Expected Agreement = 0.51


### 3.4. Calculate Cohen's Kappa ($\kappa$)

Now we have the values needed to calculate Cohen's Kappa ($\kappa$). 

Calculate $\kappa$ with its formula:

$ \kappa = \frac{(P_o - P_e)} {(1 - P_e)}$ 

In [156]:
# Calculate k using the formula:
k = (P_o - P_e) / (1 - P_e)

# Print the result:
print(f"Cohen's Kappa =", k)

Cohen's Kappa = 0.6938775510204082


### 3.5. Interpreting Cohen's Kappa

After calculating Cohen's Kappa ($\kappa$), you will have a numerical value that falls between -1 and 1, that indicates the level of agreement between the two annotators. But, we would of course like to know what this numerical value actually *means*.

Consulting [this](https://datatab.net/tutorial/cohens-kappa) documentation, write a few sentences below interpreting the $\kappa$ value you just computed:

    (Assuming you calculated Cohen's Kappa and obtained a value of 0.69)

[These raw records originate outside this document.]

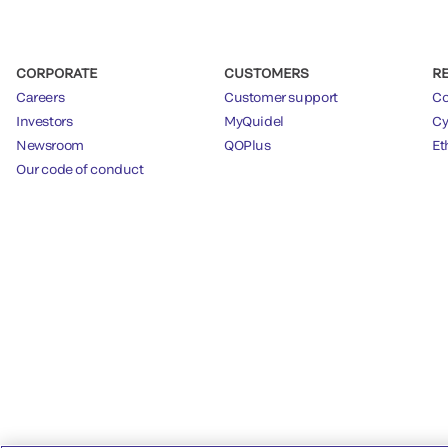
CORPORATE
CUSTOMERS
R
Careers
Customer support
Co
Investors
MyQuidel
Cy
Newsroom
QOPlus
Et
Our code of conduct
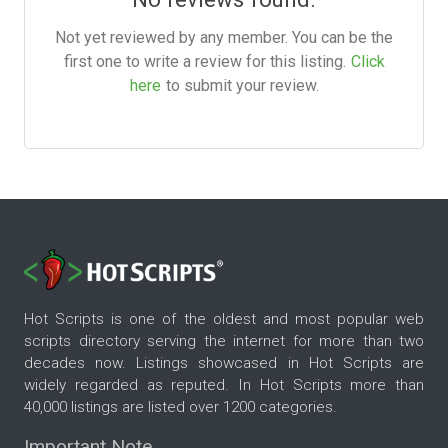
Not yet reviewed by any member. You can be the
first one to write a review for this listing.
Click
here
to submit your review.
Hot Scripts is one of the oldest and most popular web
scripts directory serving the internet for more than two
decades now. Listings showcased in Hot Scripts are
widely regarded as reputed. In Hot Scripts more than
40,000 listings are listed over 1200 categories.
Important Note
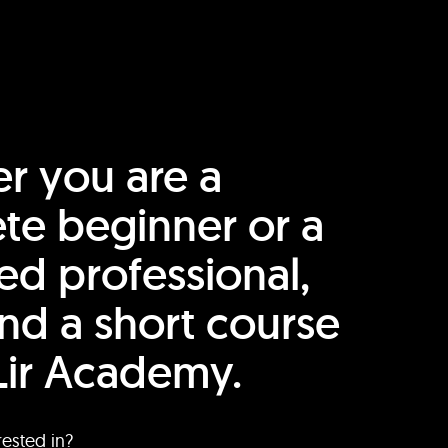
r you are a
te beginner or a
ed professional,
find a short course
Lir Academy.
rested in?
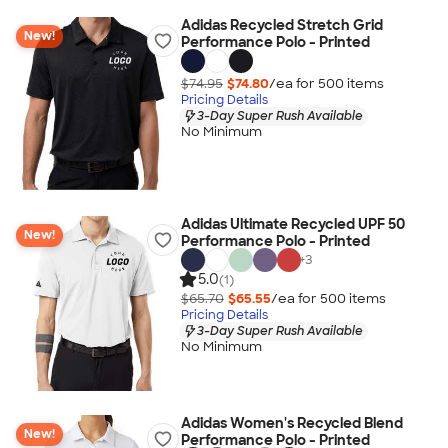
Adidas Recycled Stretch Grid
New!
Performance Polo - Printed
$74.95
$74.80
/ea for
500
item
s
Pricing Details
3-Day Super Rush Available
No Minimum
Adidas Ultimate Recycled UPF 50
New!
Performance Polo - Printed
+
3
5.0
(1)
$65.70
$65.55
/ea for
500
item
s
Pricing Details
3-Day Super Rush Available
No Minimum
Adidas Women's Recycled Blend
New!
Performance Polo - Printed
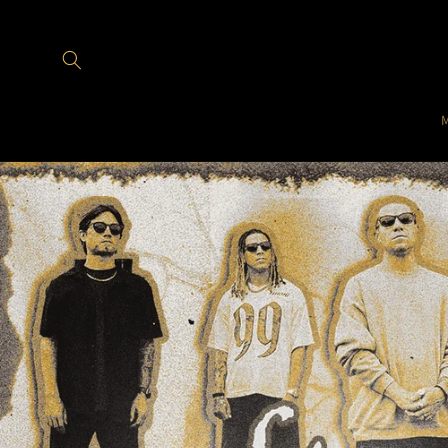
Skip to
content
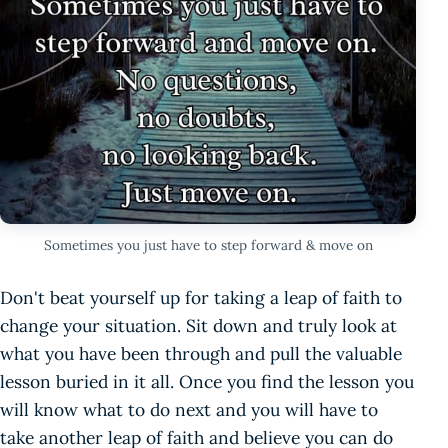
Sometimes you just have to step forward & move on
Don't beat yourself up for taking a leap of faith to
change your situation. Sit down and truly look at
what you have been through and pull the valuable
lesson buried in it all. Once you find the lesson you
will know what to do next and you will have to
take another leap of faith and believe you can do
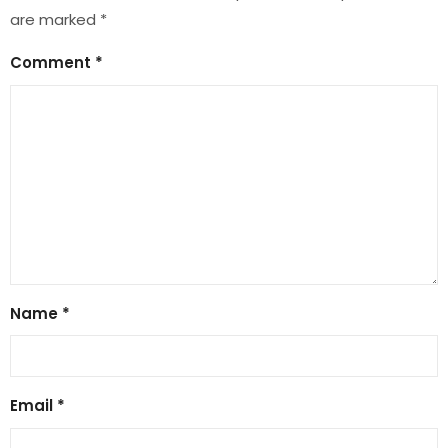
are marked
*
Comment
*
Name
*
Email
*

    The Cohen's Kappa of 0.69: falls within Landis & Koch's (1977) range of 0.61 - 0.80, indicating substantial agreement between the two annotators. This suggests that the annotators are generally consistent in their classifications, but there may still be some discrepancies that could be addressed.

### 3.6. Reflection

We now know that Cohen's Kappa is a statistical measure used to assess inter-annotator reliability in classification tasks. While high agreement isn't absolutely critical for all applications, such as with our data example of analysing profanity sentiment in music lyrics, there are many fields where consistent classification is crucial and it can never hurt to include the measure in your research. 

Can you identify any fields/domains where achieving a high Cohen's Kappa is particularly important?

    Consistent classification is important in any field that requires subjective judgement. Some fields where it is particularly important are medical diagnosis and psychological assesments. Inconsistent diagnoses could lead to misdiagnosis, delayed treatment, or missed critical conditions, potentially putting patients' lives at risk.